When he spoke, even the arrogance had gone out of his voice, leaving something harder and colder in its place.
“This should not be here.” He said it almost to himself, fingers hovering above the black veins without quite touching them, as though even he would not lay his hand to this.
“This is not hers. This is not solely the means of any witch, nor is it by the hand of any god.” His gaze cut up to me, suddenly highly focused.
“This is mine… My shadows. Torn out of my realm and poured into a mortal vessel like cheap wine into a cracked cup.” The markings on his skin churned.
“Stolen, and foolishly so. But how? How did this happen?”
So, I told him.
All of it.
The buried chamber, the box, the beating heart.
The darkness that had worn my brother and butchered my people and bled through the Rift into another world.
The cause of it, a being called Demetrios, and what little we knew of him.
I explained the darkness that had risen from that empty box and sunk into her chest. Every single piece of information was one he listened to without a word.
His face was a mask of cold fury that I understood better than most.
“Can you help her?” I asked when it was done. “Can you take it out of her?”
He looked at me for a long moment before turning back to her. When he finally answered, it was not an answer at all.
“Shadow is my domain. There is not a thread of it in either world that is not mine by right.” His voice was quiet, certain. “What is mine, I may reclaim whenever I choose.”
It was not a yes.
But it wasn’t a no, either.
Which meant that I had spent enough of these last days bargaining with kings to know exactly what it was.
“And what,” I said through gritted teeth, “will it cost me?”
The corner of his mouth curved, and his eyes began to glow, that glacial blue deepening until it lit the hollows of his terrible face from within.
“I have no use for gold, little king. I have outlasted every hoard ever counted, and every king who died counting it.” The light in his eyes flickered like something feeding.
“What I take is a simple debt. A thing owed, held, and kept, and called due at the hour of my choosing, and not a moment before. And the debt of a king, paid at the moment I have need of it, is worth more than all the treasure in either your world or mine.” He let that hang in the cold.

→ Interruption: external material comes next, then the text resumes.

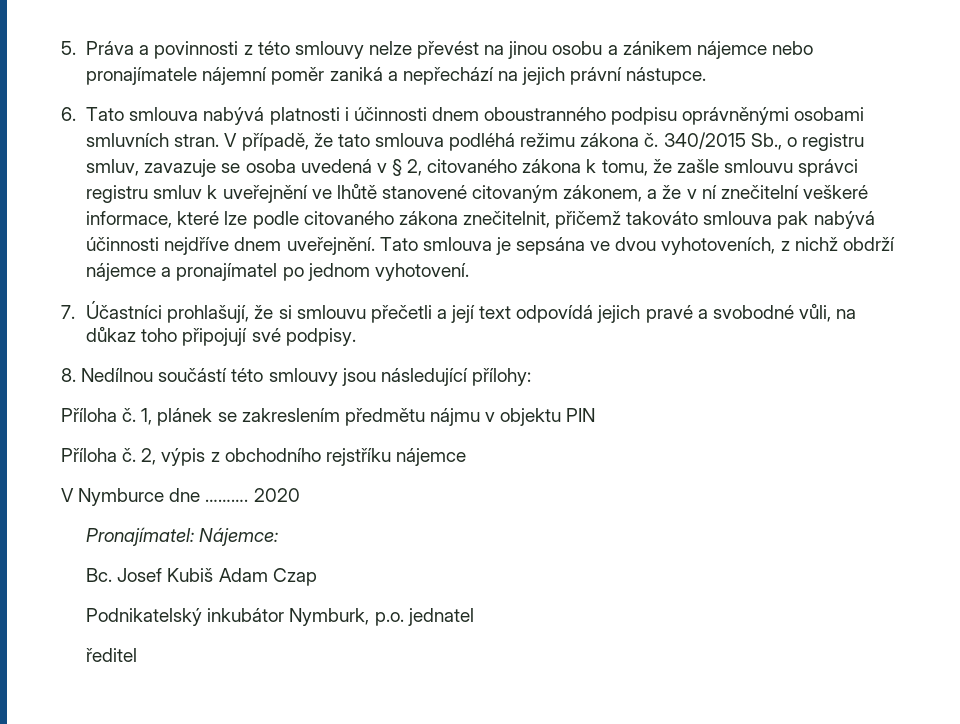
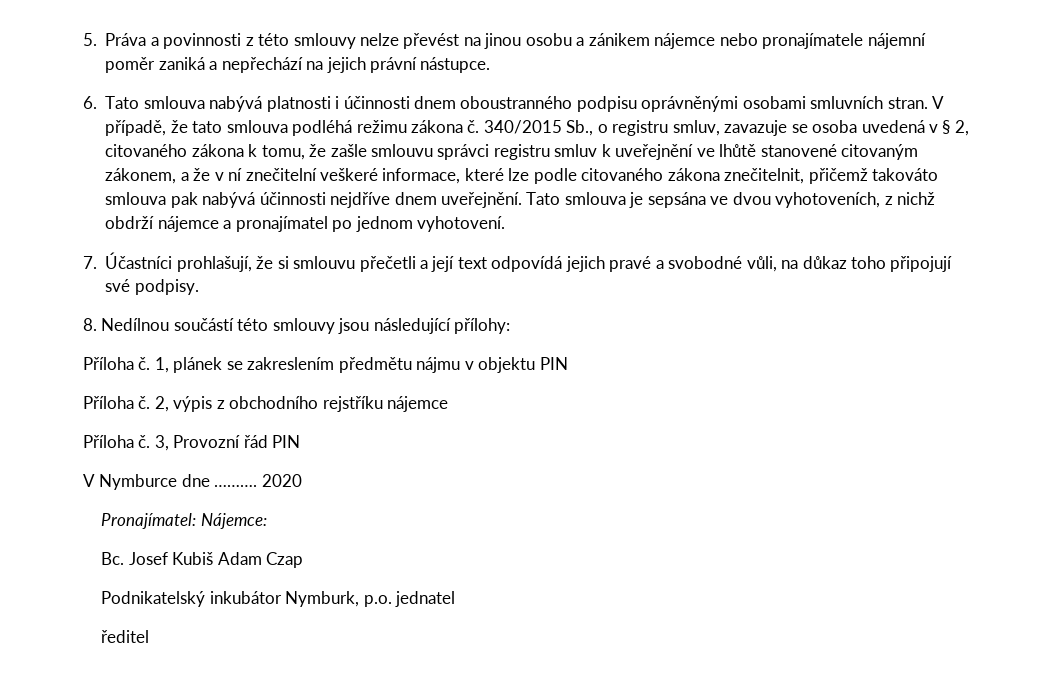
(466, 457) none -> [83,435,301,451] // Příloha č. 3, Provozní řád PIN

“You will owe me. The when, and the what, shall be mine to name.”
I didn’t hesitate, even if it meant selling my soul, I would.
“Anything,” I said, as I didn’t even have to think for a single second. I looked at her, gray and fading on his monstrous bed, and there was no price in any world I would not have paid. “Name it, whenever you choose whatever it may be. Just save her.”
“Oh,” he said, his voice thick, and turned his glowing eyes back down to the dying woman between us. “Saving her will be the easy part.” He reached out and laid two cold fingers against her brow before adding,
“Finding her in her nightmares, will not.”